日本人からする“アーバン”に上記のネガティブなイメージは少なく、かつてフランキーが描いたときめく感覚が残されているはず。そして我々が“アーバン”に感じる言葉の魅力は、アメリカ人からすると“シティ”に気兼ねなく置き換えられるのかもしれない。仮にシティポップが“ジャパニーズ・アーバン・ソウル”という名前で呼ばれていたら、英語圏でここまで大々的な発展はあっただろうか。当のアーティストたちがシティポップという名称を気に入っているかどうかはさて置いても、ネーミングの役割は大きい。

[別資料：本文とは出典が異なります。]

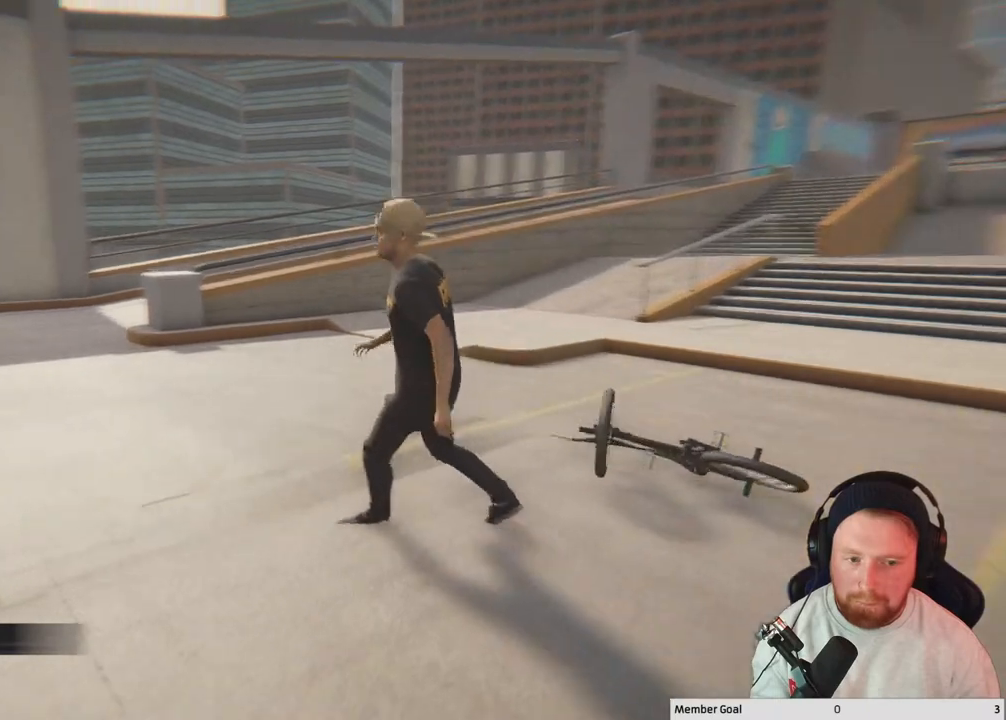
{"buttons": [], "left_stick": "left", "right_stick": "left", "events": []}
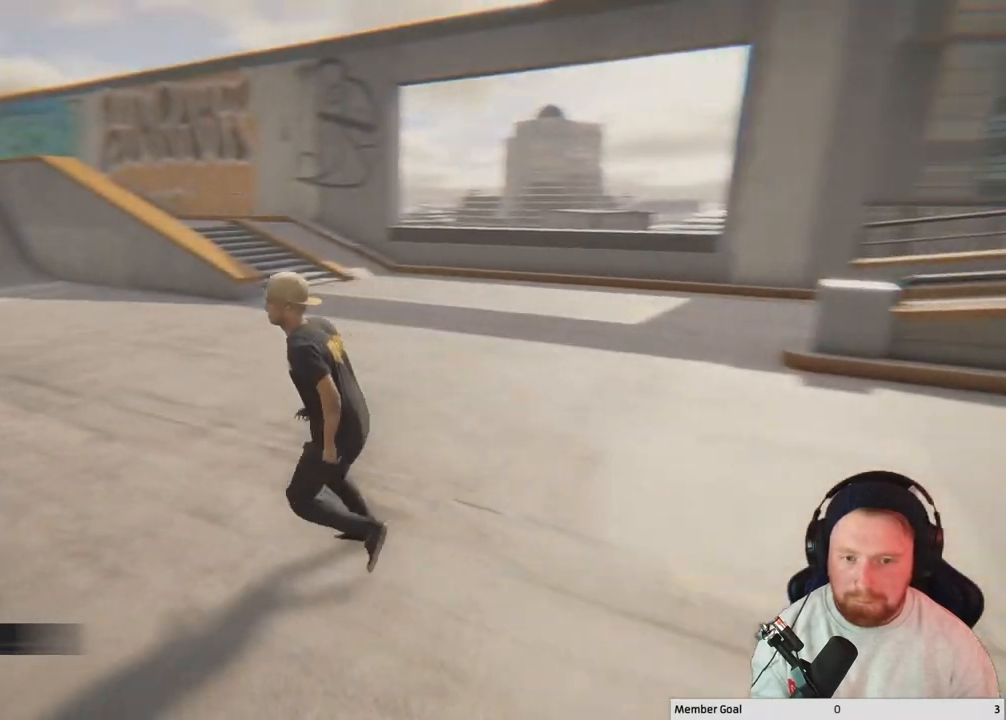
{"buttons": [], "left_stick": "up-left", "right_stick": "center", "events": [[200, "left_stick", "up-left"], [267, "right_stick", "center"]]}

海外のリスナーから“キング・オブ・シティポップ”と崇められる山下達郎による1980年のアルバム『COME ALONG』は、小林克也がナレーションを務めるDJミックスシリーズとして有名な作品だが(元々はレコードショップの販売促進用CD)、架空のラジオ局というコンセプトでは『Dawn FM』にも通ずる部分がある。同年にリリースされ、山下達郎が本格的なブレイクを果たしていくきっかけともなった「RIDE ON TIME」は、maxellのカセットテープCMにもタイアップ起用され話題に。CMのキャッチコピーは「いい音しか残れない。」だった。約40年の時を経た今、シティポップはその文言を音楽の力のみで世界に証明してみせている。